Instructions to follow:
Given the listing below, write out exactly the lines starting with the line that has "index tip: (300, 132)" and going on through the line that has "pinky tip: (296, 219)", both kept.

Data excerpts:
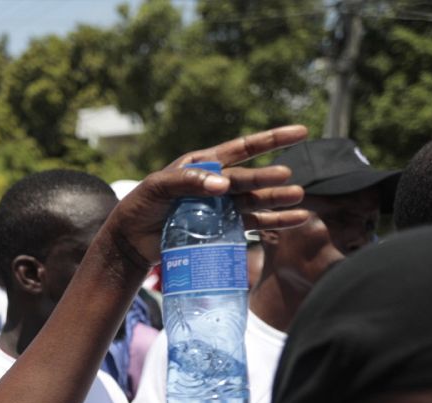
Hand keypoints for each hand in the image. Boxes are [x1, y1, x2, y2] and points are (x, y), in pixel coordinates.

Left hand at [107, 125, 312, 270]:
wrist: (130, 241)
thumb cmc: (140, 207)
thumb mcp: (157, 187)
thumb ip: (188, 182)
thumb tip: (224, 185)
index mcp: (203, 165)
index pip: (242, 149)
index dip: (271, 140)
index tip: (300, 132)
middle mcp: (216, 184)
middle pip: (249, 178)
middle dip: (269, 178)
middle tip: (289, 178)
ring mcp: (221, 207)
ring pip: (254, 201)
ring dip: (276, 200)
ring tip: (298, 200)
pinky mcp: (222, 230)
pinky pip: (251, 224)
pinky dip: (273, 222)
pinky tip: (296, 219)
...
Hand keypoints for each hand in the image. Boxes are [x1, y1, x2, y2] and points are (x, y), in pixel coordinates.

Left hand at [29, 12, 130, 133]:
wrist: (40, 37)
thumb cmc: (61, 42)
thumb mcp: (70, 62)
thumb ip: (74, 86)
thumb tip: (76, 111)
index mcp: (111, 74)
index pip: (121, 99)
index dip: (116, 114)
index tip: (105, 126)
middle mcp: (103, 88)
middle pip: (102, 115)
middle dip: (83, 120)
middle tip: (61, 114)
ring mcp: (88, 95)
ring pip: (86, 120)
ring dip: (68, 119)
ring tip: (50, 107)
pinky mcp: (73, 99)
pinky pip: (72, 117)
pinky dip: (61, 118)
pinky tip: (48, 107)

Answer space:
index tip: (300, 132)
middle mcp: (216, 184)
middle pip: (249, 178)
middle dip: (269, 178)
middle tip: (289, 178)
ring mcp: (221, 207)
ring pip: (254, 201)
ring dip: (276, 200)
ring tip: (298, 200)
pinky mcp: (222, 230)
pinky pip: (251, 224)
pinky dip: (273, 222)
pinky tip: (296, 219)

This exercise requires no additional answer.